Given material.
·····

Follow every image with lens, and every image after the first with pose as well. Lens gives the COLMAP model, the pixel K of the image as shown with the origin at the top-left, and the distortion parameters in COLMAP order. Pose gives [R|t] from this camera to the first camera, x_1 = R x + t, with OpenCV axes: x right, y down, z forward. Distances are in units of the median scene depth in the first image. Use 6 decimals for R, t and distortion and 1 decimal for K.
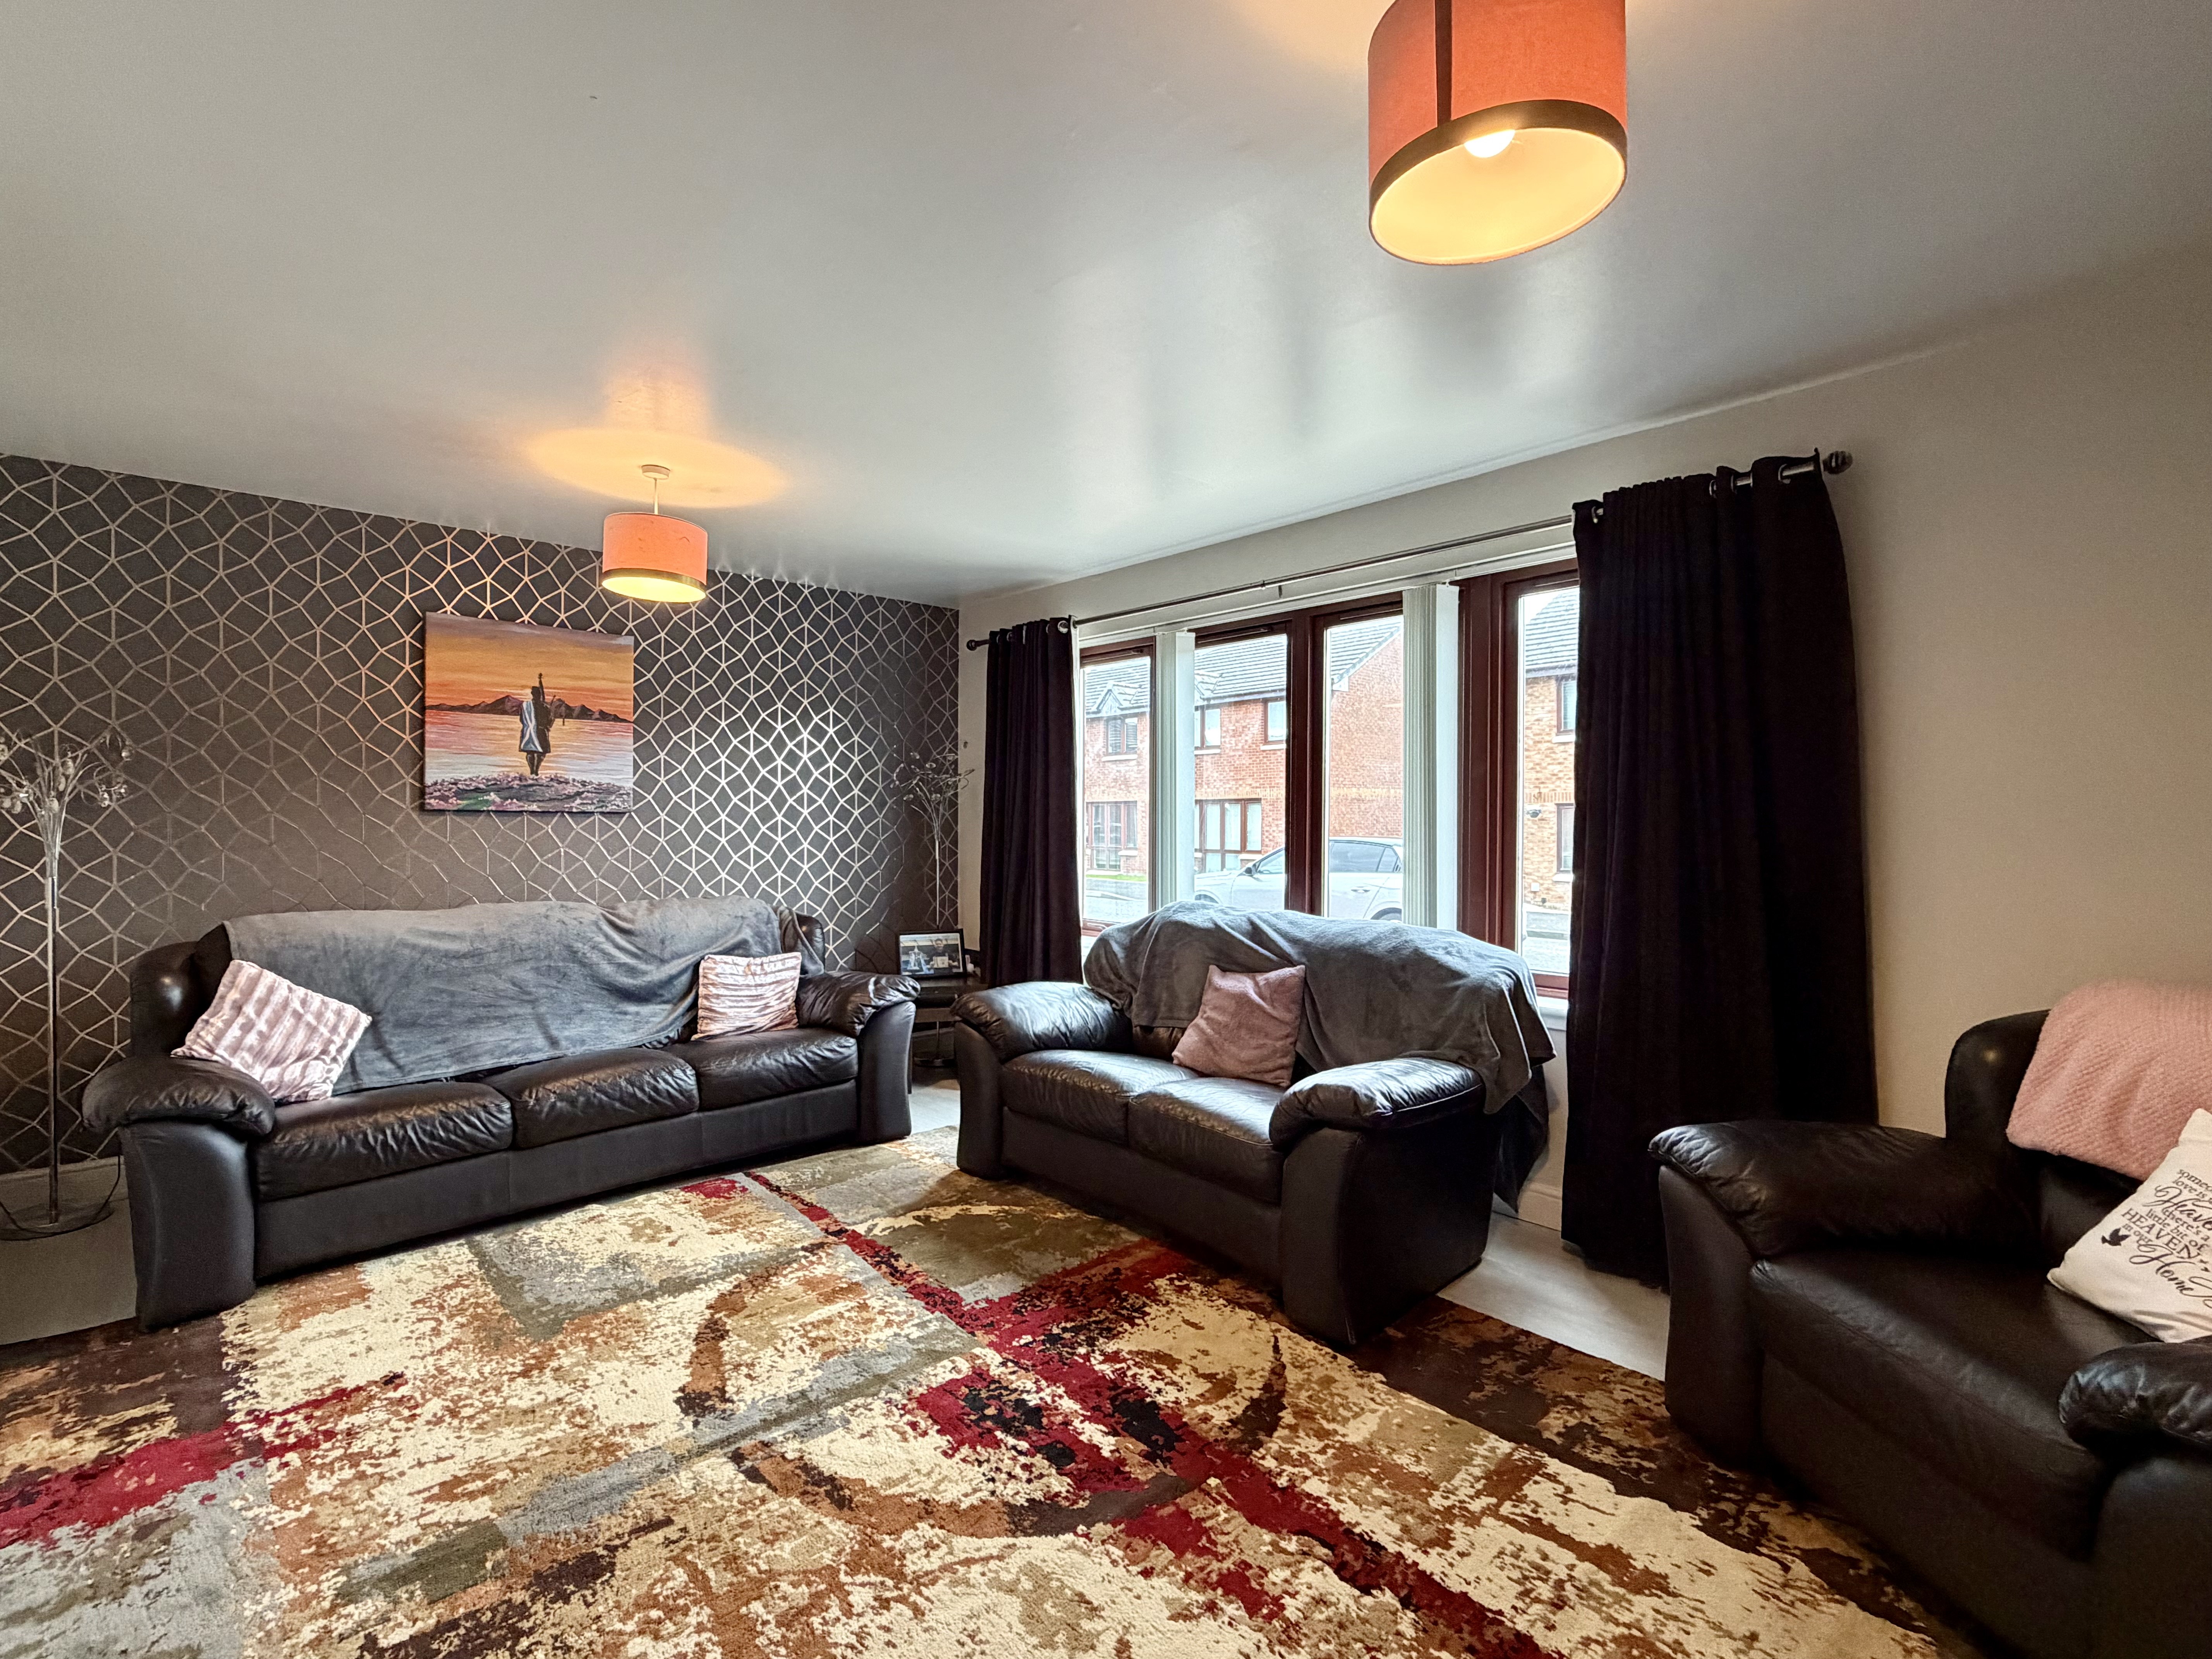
lens RADIAL K [[1043.8, 0, 1100.6], [0, 1043.8, 838.2], [0, 0, 1]] dist [-0.000609, 0.000777]
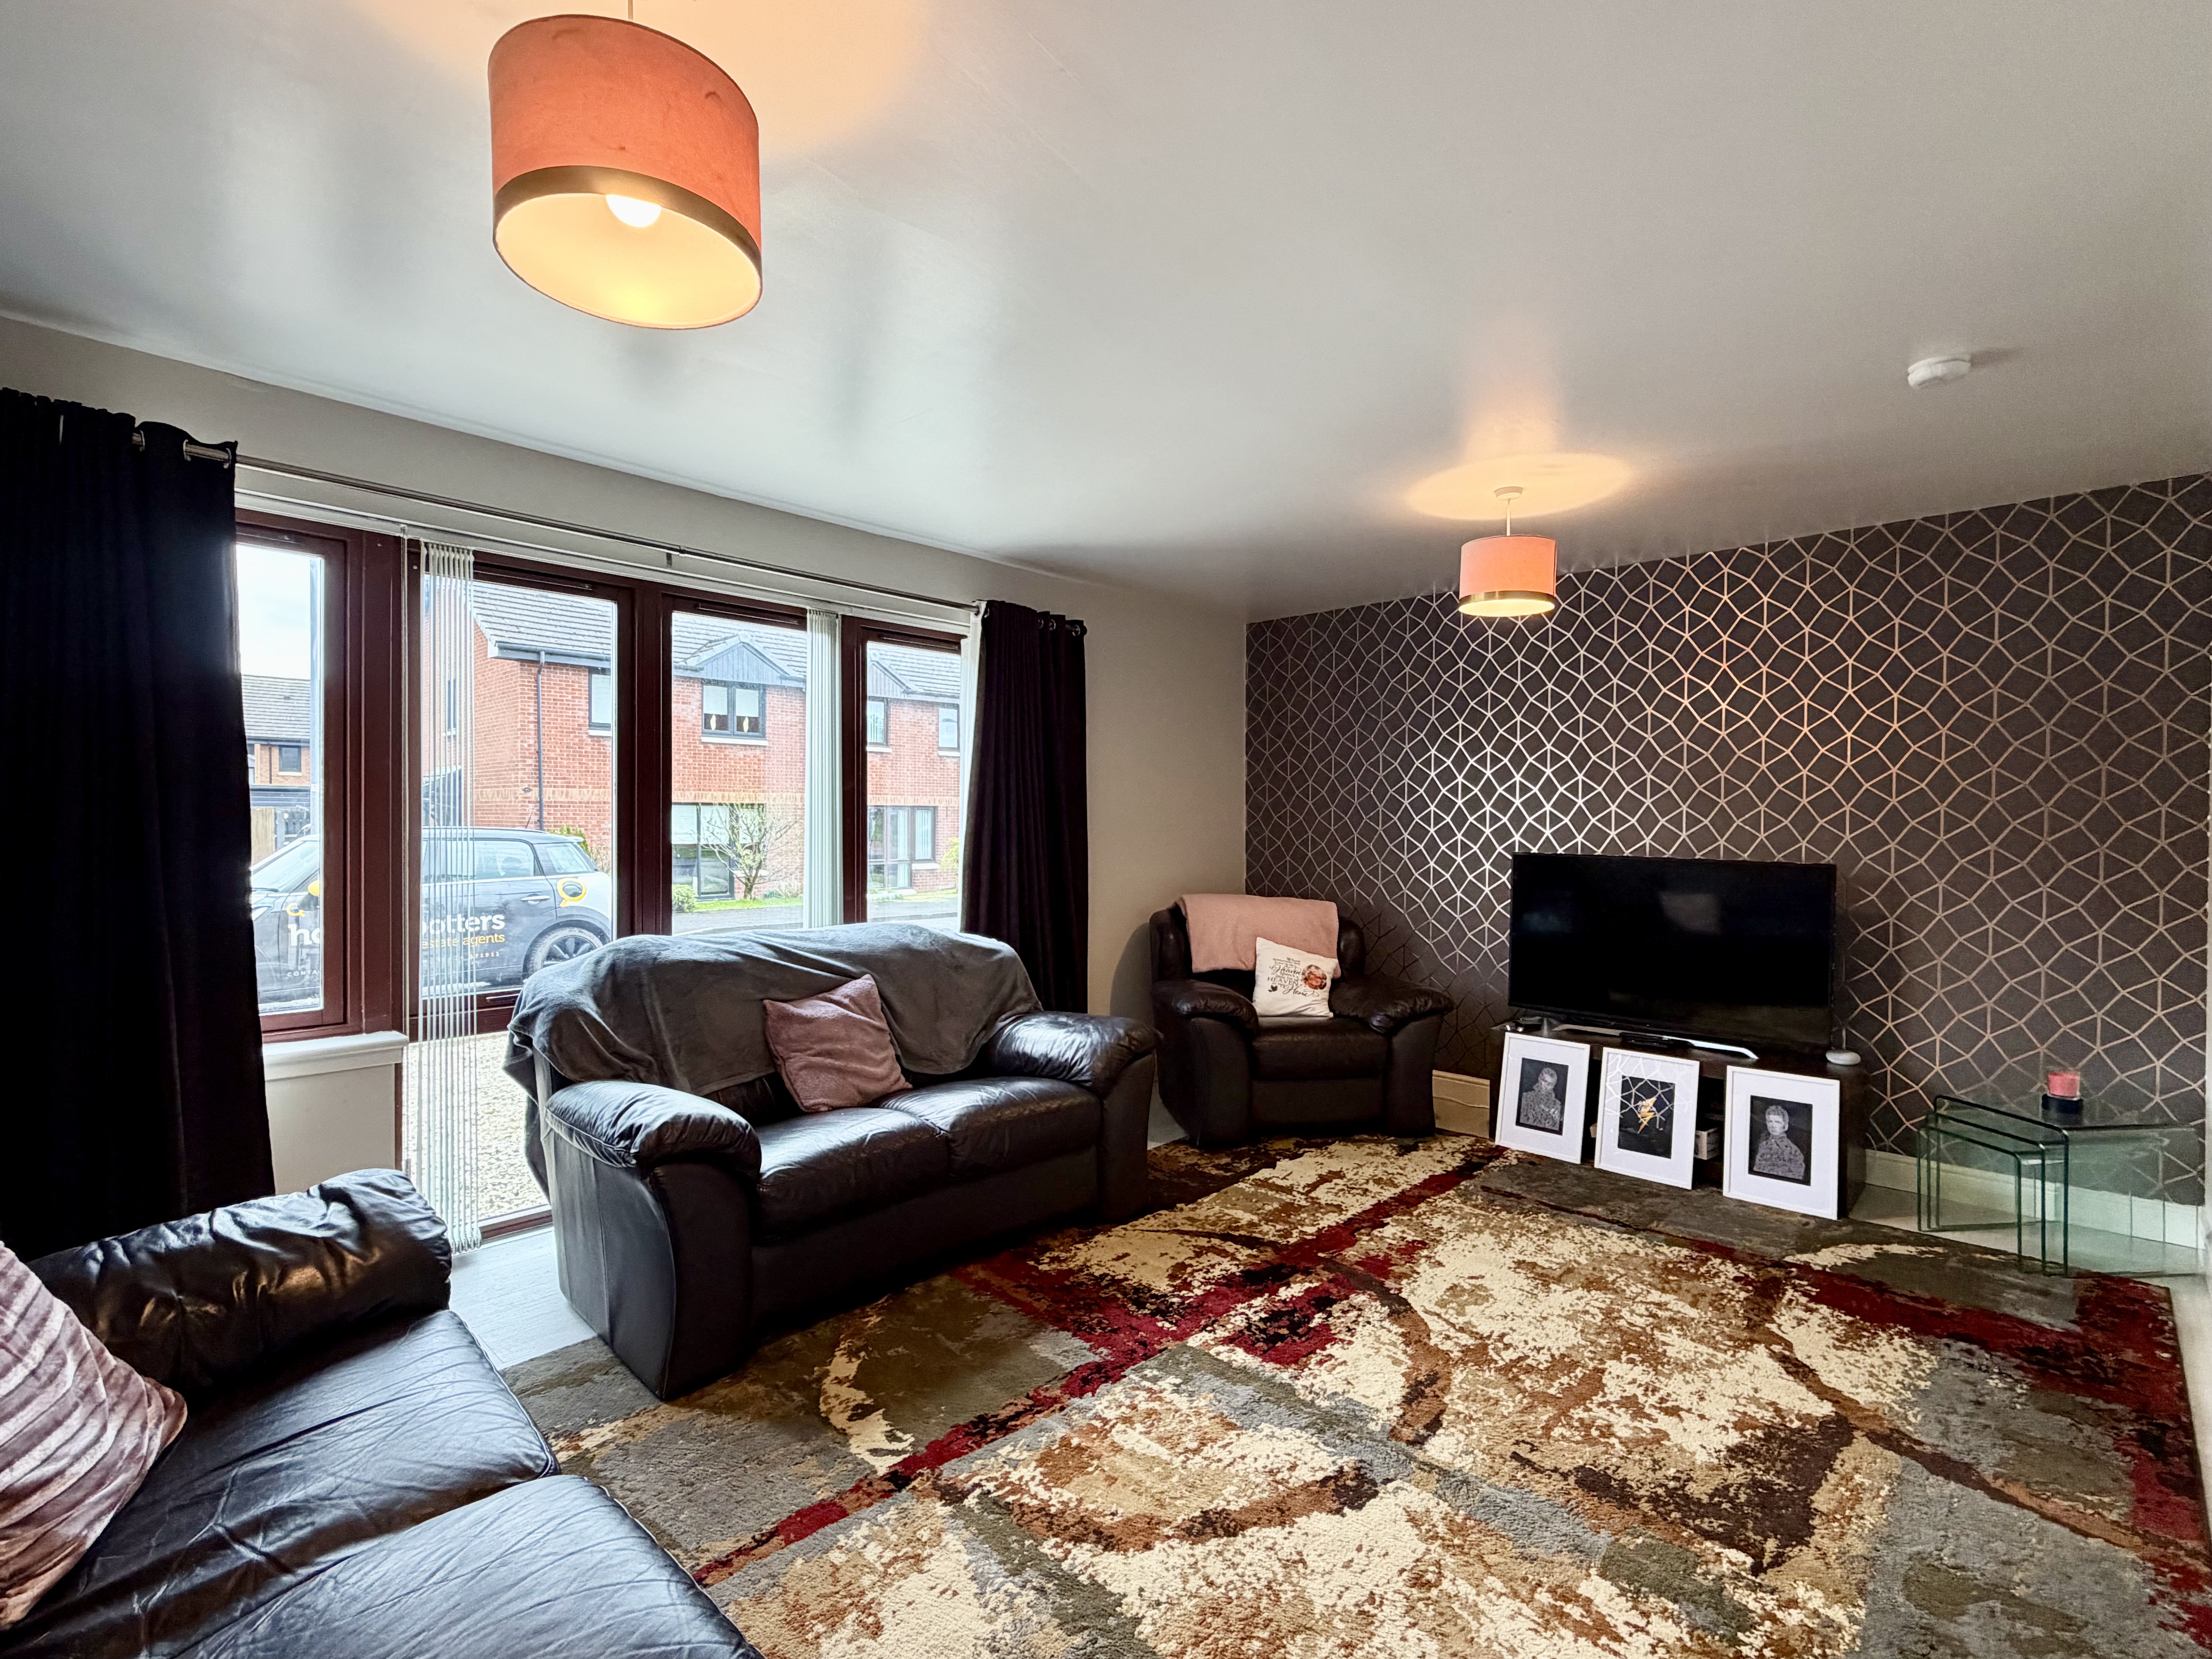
lens RADIAL K [[1043.8, 0, 1118.5], [0, 1043.8, 816.6], [0, 0, 1]] dist [-0.000609, 0.000777]
pose [[-0.100452, -0.000245, 0.994942, -1.324311], [0.010626, 0.999943, 0.001319, -0.045747], [-0.994885, 0.010704, -0.100444, 1.351562]]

·····

What you need to do.
The expected output is the complete listing, word for word, without any picture.

Solved exercise.
Follow every image with lens, and every image after the first with pose as well. Lens gives the COLMAP model, the pixel K of the image as shown with the origin at the top-left, and the distortion parameters in COLMAP order. Pose gives [R|t] from this camera to the first camera, x_1 = R x + t, with OpenCV axes: x right, y down, z forward. Distances are in units of the median scene depth in the first image. Use 6 decimals for R, t and distortion and 1 decimal for K.
lens RADIAL K [[1043.8, 0, 1100.6], [0, 1043.8, 838.2], [0, 0, 1]] dist [-0.000609, 0.000777]
lens RADIAL K [[1043.8, 0, 1118.5], [0, 1043.8, 816.6], [0, 0, 1]] dist [-0.000609, 0.000777]
pose [[-0.100452, -0.000245, 0.994942, -1.324311], [0.010626, 0.999943, 0.001319, -0.045747], [-0.994885, 0.010704, -0.100444, 1.351562]]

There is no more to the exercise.